• _Exercise brief_: Copy every line of the entries below word for word, without changing a single character.
[Start of Exercise inputs]
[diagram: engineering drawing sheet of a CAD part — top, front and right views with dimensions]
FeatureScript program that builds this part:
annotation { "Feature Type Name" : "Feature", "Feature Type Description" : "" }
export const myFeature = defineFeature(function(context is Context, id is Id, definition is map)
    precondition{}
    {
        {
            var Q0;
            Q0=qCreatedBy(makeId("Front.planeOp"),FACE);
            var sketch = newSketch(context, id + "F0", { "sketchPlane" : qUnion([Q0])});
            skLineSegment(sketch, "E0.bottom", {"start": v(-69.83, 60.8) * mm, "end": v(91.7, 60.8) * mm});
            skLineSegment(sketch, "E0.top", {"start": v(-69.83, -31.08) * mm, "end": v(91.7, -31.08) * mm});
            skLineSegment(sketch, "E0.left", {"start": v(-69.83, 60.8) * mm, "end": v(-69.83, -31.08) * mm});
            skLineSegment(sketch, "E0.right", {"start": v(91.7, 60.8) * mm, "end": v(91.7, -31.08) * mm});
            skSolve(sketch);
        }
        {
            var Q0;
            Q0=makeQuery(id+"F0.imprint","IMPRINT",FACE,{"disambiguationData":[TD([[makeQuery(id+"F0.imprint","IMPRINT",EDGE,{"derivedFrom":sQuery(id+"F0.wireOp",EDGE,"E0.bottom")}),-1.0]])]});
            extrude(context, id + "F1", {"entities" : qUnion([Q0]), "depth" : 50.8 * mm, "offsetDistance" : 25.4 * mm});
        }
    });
[End of Exercise inputs]
• _Worked answer_:
[diagram: engineering drawing sheet of a CAD part — top, front and right views with dimensions]
FeatureScript program that builds this part:
annotation { "Feature Type Name" : "Feature", "Feature Type Description" : "" }
export const myFeature = defineFeature(function(context is Context, id is Id, definition is map)
    precondition{}
    {
        {
            var Q0;
            Q0=qCreatedBy(makeId("Front.planeOp"),FACE);
            var sketch = newSketch(context, id + "F0", { "sketchPlane" : qUnion([Q0])});
            skLineSegment(sketch, "E0.bottom", {"start": v(-69.83, 60.8) * mm, "end": v(91.7, 60.8) * mm});
            skLineSegment(sketch, "E0.top", {"start": v(-69.83, -31.08) * mm, "end": v(91.7, -31.08) * mm});
            skLineSegment(sketch, "E0.left", {"start": v(-69.83, 60.8) * mm, "end": v(-69.83, -31.08) * mm});
            skLineSegment(sketch, "E0.right", {"start": v(91.7, 60.8) * mm, "end": v(91.7, -31.08) * mm});
            skSolve(sketch);
        }
        {
            var Q0;
            Q0=makeQuery(id+"F0.imprint","IMPRINT",FACE,{"disambiguationData":[TD([[makeQuery(id+"F0.imprint","IMPRINT",EDGE,{"derivedFrom":sQuery(id+"F0.wireOp",EDGE,"E0.bottom")}),-1.0]])]});
            extrude(context, id + "F1", {"entities" : qUnion([Q0]), "depth" : 50.8 * mm, "offsetDistance" : 25.4 * mm});
        }
    });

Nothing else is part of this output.